Tuesday, February 28, 2006

Fat Tuesday

For today, Fat Tuesday, I will provide a story of sin and redemption.

Redemption: I finally finished cleaning the laundry room. I flylady-ed the fuck out of it. (You know. flylady.net and you can do anything for 15 minutes....) It took me about 2 weeks of saying, "Today, just don't make it any worse and clean up a few extra things...." Not so difficult when you realize my laundry room has no door and you have to pass through it to get to the bathroom... just grab something and put it away. The counter top is cleared off. The drawers are organized. The pantry is sorted. Hot Stuff's basket of doom is emptied.
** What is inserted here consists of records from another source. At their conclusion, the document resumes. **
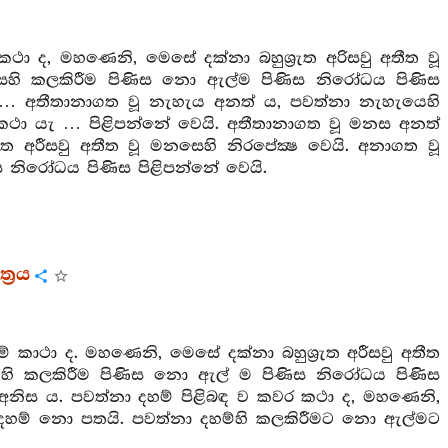
 ද, මහණෙනි, මෙසේ දක්නා බහුශ්‍රුත අරිසවු අතීත වූ
ෙහි කලකිරීම පිණිස නො ඇල්ම පිණිස නිරෝධය පිණිස
 … අතීතානාගත වූ නැහැය අනත් ය, පවත්නා නැහැයෙහි
කථා යැ … පිළිපන්නේ වෙයි. අතීතානාගත වූ මනස අනත්
 අරීසවු අතීත වූ මනසෙහි නිරපේක්‍ෂ වෙයි. අනාගත වූ
නිරෝධය පිණිස පිළිපන්නේ වෙයි.
්‍රය
 කාථා ද. මහණෙනි, මෙසේ දක්නා බහුශ්‍රුත අරීසවු අතීත
ෙහි කලකිරීම පිණිස නො ඇල් ම පිණිස නිරෝධය පිණිස
නිස ය. පවත්නා දහම් පිළිබඳ ව කවර කථා ද, මහණෙනි,
ාගත දහම් නො පතයි. පවත්නා දහම්හි කලකිරීමට නො ඇල්මට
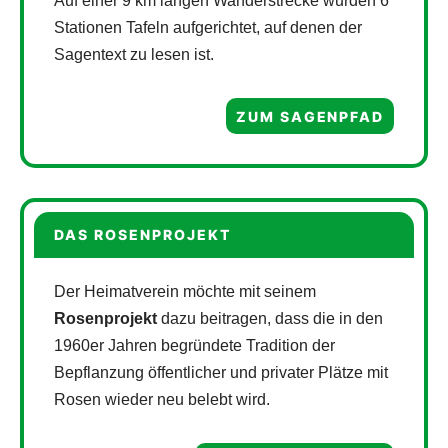
Auf einer 9 km langen Wanderstrecke wurden 6
Stationen Tafeln aufgerichtet, auf denen der
Sagentext zu lesen ist.
ZUM SAGENPFAD
DAS ROSENPROJEKT
Der Heimatverein möchte mit seinem
Rosenprojekt
dazu beitragen, dass die in den
1960er Jahren begründete Tradition der
Bepflanzung öffentlicher und privater Plätze mit
Rosen wieder neu belebt wird.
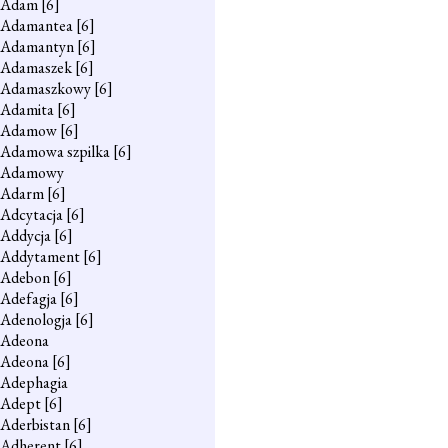
Adam
[6]
Adamantea
[6]
Adamantyn
[6]
Adamaszek
[6]
Adamaszkowy
[6]
Adamita
[6]
Adamow
[6]
Adamowa szpilka
[6]
Adamowy
Adarm
[6]
Adcytacja
[6]
Addycja
[6]
Addytament
[6]
Adebon
[6]
Adefagja
[6]
Adenologja
[6]
Adeona
Adeona
[6]
Adephagia
Adept
[6]
Aderbistan
[6]
Adherent
[6]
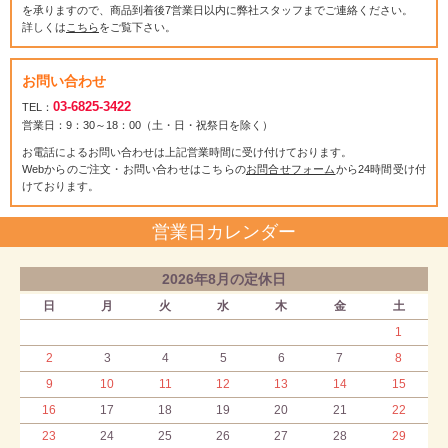
を承りますので、商品到着後7営業日以内に弊社スタッフまでご連絡ください。
詳しくは
こちら
をご覧下さい。
お問い合わせ
03-6825-3422
TEL：
営業日：9：30～18：00（土・日・祝祭日を除く）
お電話によるお問い合わせは上記営業時間に受け付けております。
Webからのご注文・お問い合わせはこちらの
お問合せフォーム
から24時間受け付
けております。
営業日カレンダー
2026年8月の定休日
日
月
火
水
木
金
土
1
2
3
4
5
6
7
8
9
10
11
12
13
14
15
16
17
18
19
20
21
22
23
24
25
26
27
28
29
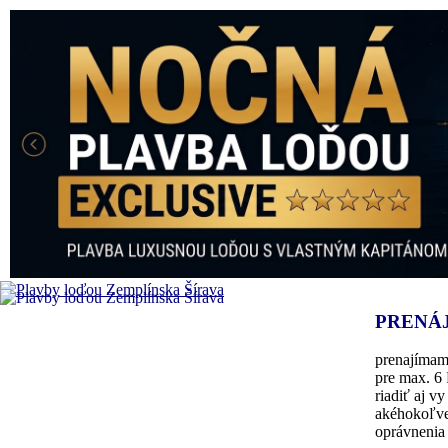
PRENÁ
prenajímam
pre max. 6 
riadiť aj v
akéhokoľve
oprávnenia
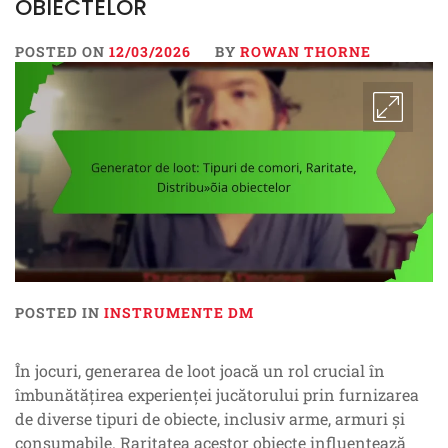
OBIECTELOR
POSTED ON
12/03/2026
BY
ROWAN THORNE
POSTED IN
INSTRUMENTE DM
În jocuri, generarea de loot joacă un rol crucial în
îmbunătățirea experienței jucătorului prin furnizarea
de diverse tipuri de obiecte, inclusiv arme, armuri și
consumabile. Raritatea acestor obiecte influențează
Sin: Hot Stuff asked if he could take over the counter for horn season and keep his pack and gear there. Until we remodel there is no good place in our downstairs for his pack and gear and if it is in the bedroom he will be rummaging in it at 4:00 AM on weekends. So, of course, he can take over the counter.

Redemption: He took care of me and my son last night while I was sick with a snot-filled head and general misery and no theraflu and Wild Turkey to cure me.

Sin: Hot Stuff and Sweet Boy watched Primos: Big Bulls 9.

Redemption: How cute is it when a little boy says, "Big Buwl Ek says whhhoooo-hhoooo-hoooo"

Sin: Thomas the Tank Engine (battery powered wooden track) died. Sweet Boy just keeps saying, "Batries, mama, batries." Sorry, son, but no battery in the world is bringing Thomas back.

Redemption: Distraction by race car.

Sin: Target does not HAVE battery-powered wooden track Thomas.

Redemption: Ebay.

Sin: This post was much more clever in my mind.

Redemption: Blame it on the snot filling my head......


Anonymous said...

Yeah, like you have to be sick to drink Theraflu & Wild Turkey. That's probably why you're out of it, you drank it all last week when you weren't sick.

LadyBug said...

Sin: The nasty names I just silently called "anonymous" because, seriously? I'm already sick of his/her witless, humorless remarks on your last several posts; and you're a better woman than I for not blocking anonymous commenting already.

Redemption: That there was some funny shit. It wasn't just the snot in your head.

Love and (hermetically sealed to prevent contagion) hugs to you, Homestead.

Homestead said...

lb- I call anonymous nasty names all the time.... usually on the phone. You see... anonymous is usually my brother..... and someday I will have to blog about why he keeps moaning for clorox.....

LadyBug said...

Oh, how funny. I'm embarrassed now, that I (silently) called your brother nasty names. But hey, I was just trying to stick up for my blogfriend. :)

Homestead said...

lb- It's a good thing someone has my back! My brother is a sweet kid but he was dropped on his head a few too many times as a baby.